Wie der Weltpolitiker Strauß über die kleine Arbeit im Landesparlament dachte, fasste er mal ziemlich spöttisch in folgendem Vers zusammen: „O’g’setzt, hi’g’setzt, abg’hetzt, umg’setzt, auseinanderg’setzt, g’schwätzt, nix g’sagt, Sitzung neu ang’setzt. Vui san zammakumma, nix is’ rauskumma, Sitzung umma.“
Wenn ihn die eigenen Parteifreunde ärgerten, konnte der Kollege FJS noch deutlicher werden: „Feind, Todfeind, Parteifreund“, lautete seine Steigerungsform.

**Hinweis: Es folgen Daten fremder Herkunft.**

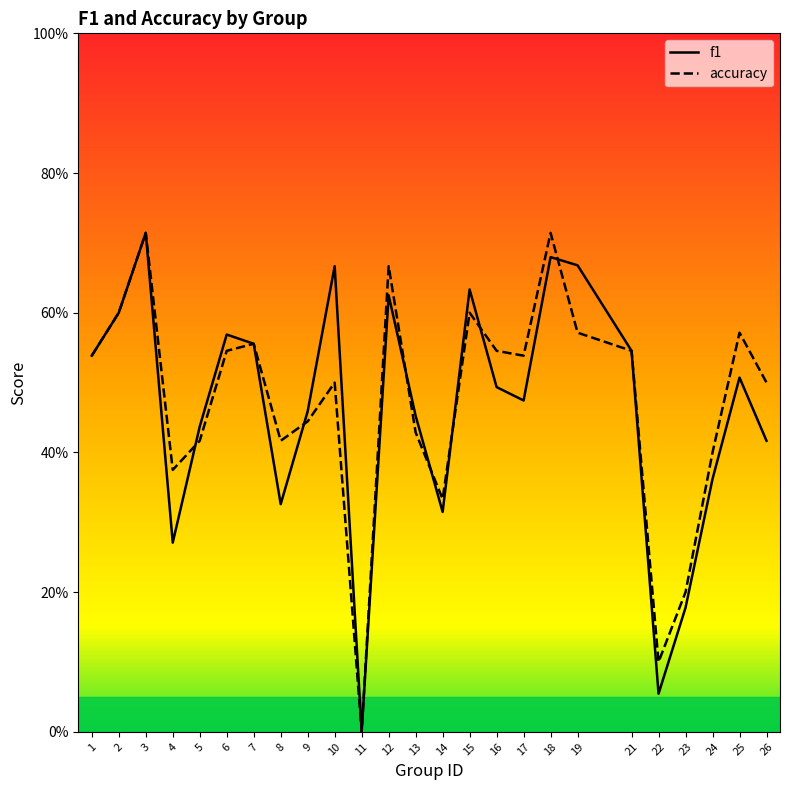

After their last crossing, which series has the higher values: f1 or accuracy?

f1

Mit Helmut Schmidt focht Franz Josef Strauß besonders gern Wortgefechte aus
Zu sprachlichen Höchstleistungen lief Strauß stets dann auf, wenn er sich mit Sozialdemokraten duellieren konnte. SPD-Kanzler Helmut Schmidt lieferte er 1980 einen fulminanten, wenn letztlich doch verloren gegangenen Wahlkampf nach dem Motto: „Ich selbst liege zwar stets ungenau richtig, Schmidt aber immer exakt falsch.“ Dennoch musste Strauß als geschlagener Kandidat nach München zurückkehren.

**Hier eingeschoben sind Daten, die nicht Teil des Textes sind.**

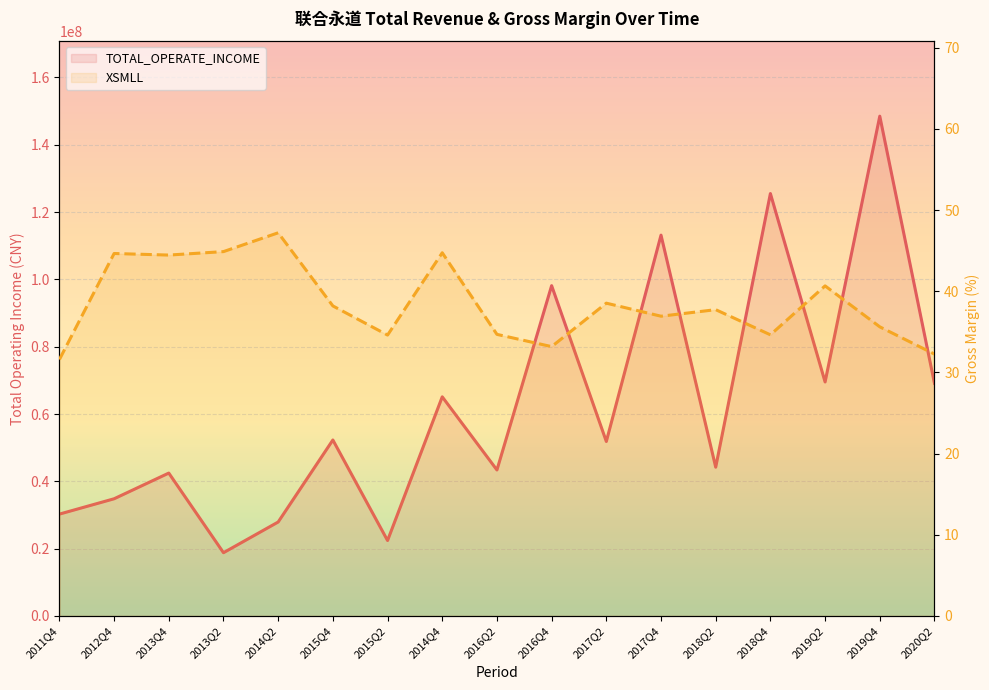

How many values in the TOTAL_OPERATE_INCOME series are below 51841397?

8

Fern von Bonn konnte sich Strauß nun nach Belieben als Wortakrobat austoben. „Irren ist menschlich, aber immer irren sozialdemokratisch“, setzte er seinen Kampf gegen die Sozis fort.
„Ich bin immer dort, wo man mich nicht vermutet“, orakelte FJS mal. Am Wahlabend 1987 war er in der Münchner Olympiahalle. Die ersten Wahlergebnisse ließen darauf schließen, dass Union und FDP mit Helmut Kohl an der Spitze zwar weiterregieren könnten, aber eben sehr geschwächt. CDU und auch die CSU hatten kräftig Federn lassen müssen. So viele, dass Strauß sich verkniffen und ziemlich sauer mit CSU-Treuen und ein paar Flaschen Frankenwein in eine Ecke des Saales zurückzog. Am liebsten hätte er sich verkrochen. Doch der Kelch sollte nicht an ihm vorübergehen.
Einmal wurde Franz Josef Strauß wegen Trunkenheit aus einer Fernsehsendung genommen
Als am Fernsehschirm in Bonn die Forderung kam, auch Strauß solle doch an der Bonner Fernsehrunde teilnehmen, winkte der mürrisch ab. Doch er hatte nicht mit dem am gleichen Tisch sitzenden BR-Fernsehdirektor und CSU-Wähler Wolf Feller gerechnet. Der wollte Strauß partout am Schirm gegen die lasche CDU poltern lassen. Also zerrte Feller Strauß gegen dessen sichtbaren Unwillen mit aller Gewalt vor die Kameras. Mit dem durchschlagenden Erfolg, dass Franz Josef Strauß, der sich zuvor aus Frust einige Gläschen zu viel genehmigt hatte, die Moderatoren mit schwerer Zunge der Reihe nach beleidigte und ansonsten der Veranstaltung wenig abgewinnen wollte. Was prompt dazu führte, dass der Gast aus München vorsorglich aus der Sendung genommen wurde.
Feller (inzwischen gestorben) überstand seinen Fauxpas als Fernsehdirektor nur knapp. Natürlich auch Strauß. Schon bei der Wahlanalyse der Union im Bonner Adenauer-Haus, als sich die Granden von CDU und CSU gegenseitig die Schuld am Wahlausgang vorhielten, hatte er sich gefangen und konterte den damaligen CDU-Arbeitsminister Norbert Blüm abschätzig als „rheinischen Büttenredner“. Und CDU-Generalsekretär Heiner Geißler, der sich gar rühmte, Kanzler Kohl im Wahlkampf tapfer verteidigt zu haben, bekam ebenfalls sein Fett ab. „So g’scheit ist der Geißler aber ned“, nuschelte Strauß giftend seinem Nachbarn zu. Strauß war und blieb eben in allen Lagen des politischen Lebens ein Mann der klaren Worte.